Crawl JS and CSS
Is there a way we can store JS, CSS and/or any other assets besides html with the pages.jsonl file ?
I am trying to crawl everything and have a list of all endpoints, so I can perform a health-check on every single endpoint located on the web app.
I was looking through the flags and wasn't able to find anything related to the assets type to be crawled
Hi @Dooriin, the pages.jsonl file is meant to be an index of the HTML pages only, but you should be able to find everything that was crawled in the CDXJ indices. These will be within the WACZ file if you're using the --generateWACZ flag, or can be generated separately with --generateCDX.
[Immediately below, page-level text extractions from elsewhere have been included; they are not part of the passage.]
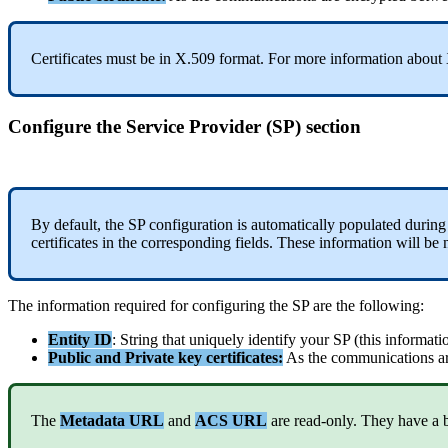
Certificates
must
be
in
X
.
509
format
.
For
more
information
about
Configure
the
Service
Provider
(
SP
)
section
By
default
,
the
SP
configuration
is
automatically
populated
during
certificates
in
the
corresponding
fields
.
These
information
will
be
The
information
required
for
configuring
the
SP
are
the
following
:
Entity
ID
:
String
that
uniquely
identify
your
SP
(
this
informati
Public
and
Private
key
certificates
:
As
the
communications
a
The
Metadata
URL
and
ACS
URL
are
read
-
only
.
They
have
a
Let us know if that helps!
@tw4l thank you for your reply!
Is there a possibility to request this feature, like we have pages.jsonl fille, also to get resources.jsonl fille for assets such as JS, CSS, PDF or any other and so we can filter it with flags perhaps ?
I am using that for testing purposes and so if one asset if 404 then it has to be addressed immediately
I will be happy to support and contribute towards the project by Sponsoring :) if that is something that can be achieved
Looking forward to hearing back!
Hi @Dooriin, sorry for the delayed response! This is something we're actually looking into now as we develop features around assisted crawl QA in Browsertrix Cloud.
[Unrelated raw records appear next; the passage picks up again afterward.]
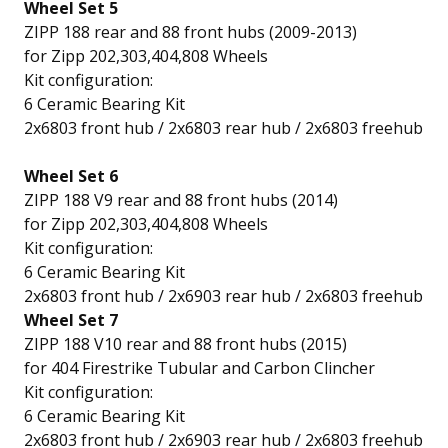
Wheel Set 5
ZIPP 188 rear and 88 front hubs (2009-2013)
for Zipp 202,303,404,808 Wheels
Kit configuration:
6 Ceramic Bearing Kit
2x6803 front hub / 2x6803 rear hub / 2x6803 freehub
Wheel Set 6
ZIPP 188 V9 rear and 88 front hubs (2014)
for Zipp 202,303,404,808 Wheels
Kit configuration:
6 Ceramic Bearing Kit
2x6803 front hub / 2x6903 rear hub / 2x6803 freehub
Wheel Set 7
ZIPP 188 V10 rear and 88 front hubs (2015)
for 404 Firestrike Tubular and Carbon Clincher
Kit configuration:
6 Ceramic Bearing Kit
2x6803 front hub / 2x6903 rear hub / 2x6803 freehub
We have a PR merged in the dev-1.0.0 branch that lists out the page resources and their status codes as records inside the WARC files. You can see an example here: https://github.com/webrecorder/browsertrix-crawler/issues/457.
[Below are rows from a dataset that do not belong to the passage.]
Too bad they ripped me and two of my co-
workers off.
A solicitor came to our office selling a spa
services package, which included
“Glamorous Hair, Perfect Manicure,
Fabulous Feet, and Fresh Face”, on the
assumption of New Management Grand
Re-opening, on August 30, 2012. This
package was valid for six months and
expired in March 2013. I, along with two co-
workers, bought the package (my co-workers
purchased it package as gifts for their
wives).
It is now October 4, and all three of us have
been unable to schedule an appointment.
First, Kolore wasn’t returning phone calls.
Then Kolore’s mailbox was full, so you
I'm wondering if that would help with your use case. It's possible that we could add an argument to the crawler to add these urls to the pages.jsonl (or a similar resources.jsonl as you suggest) if it'd be helpful to have it exposed at a higher level in the WACZ than inside the WARC files, that's just convenient for us in how we plan to handle QA runs.
@Dooriin Can you explain more what you're looking for? We will soon have the CDXJ index generated while the crawl is running, so you can also peek in the tmp-cdx directory to get a list of all the resources captured. We could also add more extended logging if you want to parse the container stdout, for each URL that is being retrieved, that is also doable.
Hi @ikreymer I am using your product as a testing tool. Crawling through the application, getting all the URLs and then making sure they are all functioning and are returning 200
What I was wondering if, there's a way to add few features such as. Getting all assets such as js and css for each page and make sure they are also 200. Was curious if there's a way to add like an array, for each page what assets it has or something like that
I am mostly referring to crawls/collections/xxx/pages/pages.jsonl file. Would be great to have parent url next to the crawler url
Hi @ikreymer I am using your product as a testing tool. Crawling through the application, getting all the URLs and then making sure they are all functioning and are returning 200
This tool is really designed for archiving, not testing, and we have special formats intended for storing and replaying archived data at a later time. If your goal is just testing and ensuring correct status code, I'd suggest using something like Playwright which is designed specifically for that use case, see: Playwright Response Interception You might find that to be easier to use for what you're trying to do.
What I was wondering if, there's a way to add few features such as. Getting all assets such as js and css for each page and make sure they are also 200. Was curious if there's a way to add like an array, for each page what assets it has or something like that
We do generate a urn:pageinfo:<url> record in the WARC file that contains all the resources on the page, but again, this is designed to be used as an archival format, not for testing.
Closing as this has mostly been answered.
@ikreymer Thanks for your reply! The main reason I use this tool is to crawl through the application, as we have over 1000+ pages.
I will keep that in mind!